Removed some more redundancy:

def hash_password_phase4(password, connection_id, mode)
  char_7 = connection_id[7].ord
  edx = ((char_7 * 0x55555556) >> 32)
  eax = ((edx - (char_7 >> 0x1F >> 0x1F)) * 2) + edx

  result = ""
  0.upto(4) do |i|
    edx = (password[i].ord ^ connection_id[char_7 - eax + mode + i].ord) & 0xFF

    if(edx < 0x1f)
      edx += 0x20
    elsif(edx > 0x7F)
      edx = edx - 0x7E + 0x20
    end
    result << (edx & 0x0FF).chr
  end

  return result
end

And a final cleanup pass where I eliminated the “bad paths” - things that I know can’t possibly happen:

def hash_password_phase5(password, connection_id, mode)
  char_7 = connection_id[7].ord

  result = ""
  0.upto(4) do |i|
    edx = password[i].ord ^ connection_id[i + char_7 - (((char_7 * 0x55555556) >> 32) * 3) + mode].ord
    if(edx < 0x1f)
      edx += 0x20
    elsif(edx > 0x7F)
      edx = edx - 0x7E + 0x20
    end
    result << edx.chr
  end

  return result
end

And that’s the final product! Remember, at each step of the way I was testing and re-testing to make sure it worked for a few dozen test strings. That’s important because it’s really, really easy to miss stuff.

The rest of the level

Now, getting back to the level…

As we saw above, after logging in, the real client sends “list users” then “print key”. “print key” fails because the user doesn’t have administrative rights, so presumably one of the users printed out on the “list users” page does.

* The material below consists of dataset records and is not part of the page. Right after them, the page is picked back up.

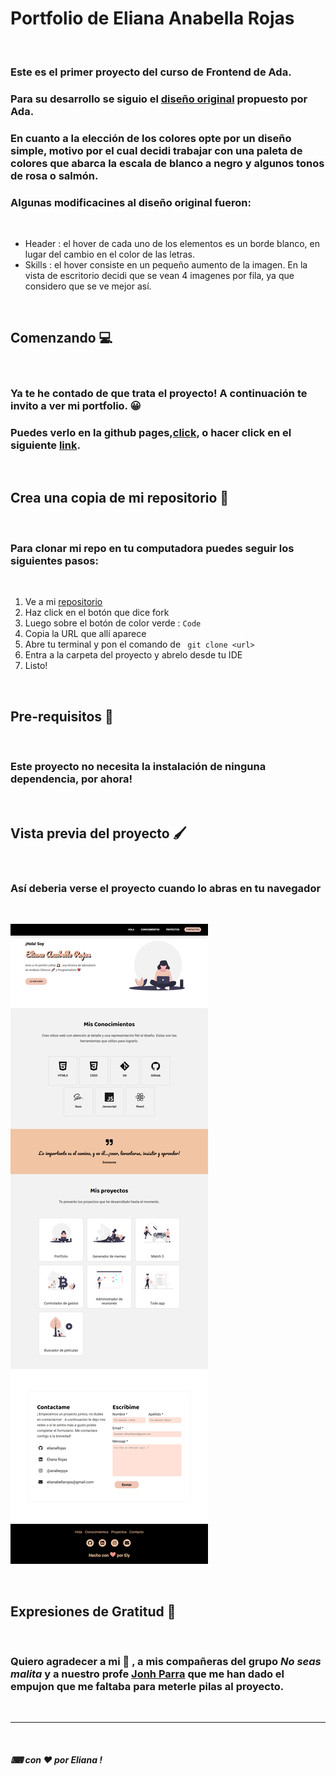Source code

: # Portfolio de Eliana Anabella Rojas

<br />


### Este es el primer proyecto del curso de Frontend de Ada. 

### Para su desarrollo se siguio el [diseño original](https://frontend-proyecto-portfolio.adaitw.org/) propuesto por Ada.
### En cuanto a la elección de los colores opte por un diseño simple, motivo por el cual decidi trabajar con una paleta de colores que abarca la escala de blanco a negro y algunos tonos de rosa o salmón. 

### Algunas modificacines al diseño original fueron: 
<br/>

* Header : el hover de cada uno de los elementos es un borde blanco, en lugar del cambio en el color de las letras.
* Skills : el hover consiste en un pequeño aumento de la imagen. En la vista de escritorio decidi que se vean 4 imagenes por fila, ya que considero que se ve mejor así.

<br />

## Comenzando 💻

<br />

### Ya te he contado de que trata el proyecto! A continuación te invito a ver mi portfolio. 😀

### Puedes verlo en la github pages,[click](https://eli-ana-rjs.github.io/Portfolio/), o hacer click en el siguiente [link](https://quirky-gates-b52694.netlify.app).

<br />

## Crea una copia de mi repositorio 📝

<br />

### Para clonar mi repo en tu computadora puedes seguir los siguientes pasos: 

<br />

1. Ve a mi [repositorio](http://github.com/elianarojas/Portfolio)
2. Haz click en el botón que dice fork
3. Luego sobre el botón de color verde : `Code` 
4. Copia la URL que allí aparece
5. Abre tu terminal y pon el comando de ``` git clone <url>```
6. Entra a la carpeta del proyecto y abrelo desde tu IDE
7.  Listo!

<br />

## Pre-requisitos 🔧

<br />

### Este proyecto no necesita la instalación de ninguna dependencia, por ahora! 

<br />

## Vista previa del proyecto 🖌

<br />

### Así deberia verse el proyecto cuando lo abras en tu navegador

<br />

![resultado-final-del-proyecto](./img/screencapture-elianarojas.png)

<!-- Si cambio la imagen se tiene que modificar acá también -->

<br />


## Expresiones de Gratitud 🎁

<br />

### Quiero agradecer a mi 🦆 , a mis compañeras del grupo *No seas malita* y a nuestro profe [Jonh Parra](https://github.com/Jonhks) que me han dado el empujon que me faltaba para meterle pilas al proyecto. 

<br />


***

<br />

##### ⌨ con ❤ por Eliana  !








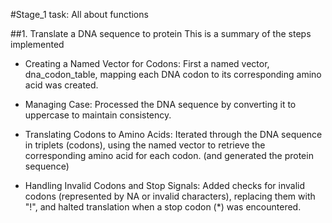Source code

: #Stage_1 task: All about functions


##1. Translate a DNA sequence to protein
   This is a summary of the steps implemented
 - Creating a Named Vector for Codons: First a named vector, dna_codon_table, mapping each DNA codon to its corresponding amino acid was created.

 - Managing Case: Processed the DNA sequence by converting it to uppercase to maintain consistency.

 - Translating Codons to Amino Acids: Iterated through the DNA sequence in triplets (codons), using the named vector to retrieve the corresponding amino acid for each codon. (and generated the protein sequence)

 - Handling Invalid Codons and Stop Signals: Added checks for invalid codons (represented by NA or invalid characters), replacing them with "!", and halted translation when a stop codon (*) was encountered.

I went through and manually entered each user into the program, with the same username as password (seemed like the thing to do, since grumpy’s password was “grumpy”) until I reached the user “duchess”. When I tried “duchess”, I got the prompt:

challenge: /\&[$
answer?

When I was initially reversing the password hashing, I noticed that the hash_password() function was called a second time near the strings “challenge:” and “answer?”! The difference was that instead of passing the integer 1 as the mode, it passed 7. So I tried calling hash_password(‘/\&[$’, connection_id, 7) and got the response, “<=}-^”.

I sent that, and the key came back! Here’s the full session:

connection ID: Tk8)k)e3a[vzN^


*** Welcome to the ACME data retrieval service ***
what version is your client?
version 3.11.54
hello...who is this?
duchess
enter user password
/MJ#L
hello duchess, what would you like to do?
print key
challenge: /\&[$
answer?
<=}-^
the key is: The only easy day was yesterday. 44564

I submitted the key with literally three minutes to go. I was never really sure if I was doing the right thing at each step of the way, but it worked!

An alternate solution

If I’d had the presence of mind to realize that the username would always be the password, there’s another obvious solution to the problem that probably would have been a whole lot easier.

The string “grumpy” (as both the username and the password) is only read in three different places in the binary. It would have been fairly trivial to:

Find a place in the binary where there's some room (right on top of the old "grumpy" would be fine)
Put the string "duchess" in this location (and the other potential usernames if you don't yet know which one has administrative access)
Patch the three references to "grumpy" to point to the new string instead of the old one - unfortunately, using a new location instead of just overwriting the strings is necessary because "duchess" is longer than "grumpy" so there's no room
Run the program and let it get the key itself

That would have been quicker and easier, but I wasn’t confident enough that the usernames and passwords would be the same, and I didn’t want to risk going down the wrong path with almost no time left, so I decided against trying that.

Conclusion

This wasn’t the most exciting level I’ve ever done, but it was quick and gave me the opportunity to do some mildly interesting reverse engineering.

The main idea was to show off my process - translate line by line, instrument it, debug till it works, then refactor and reduce and clean up the code!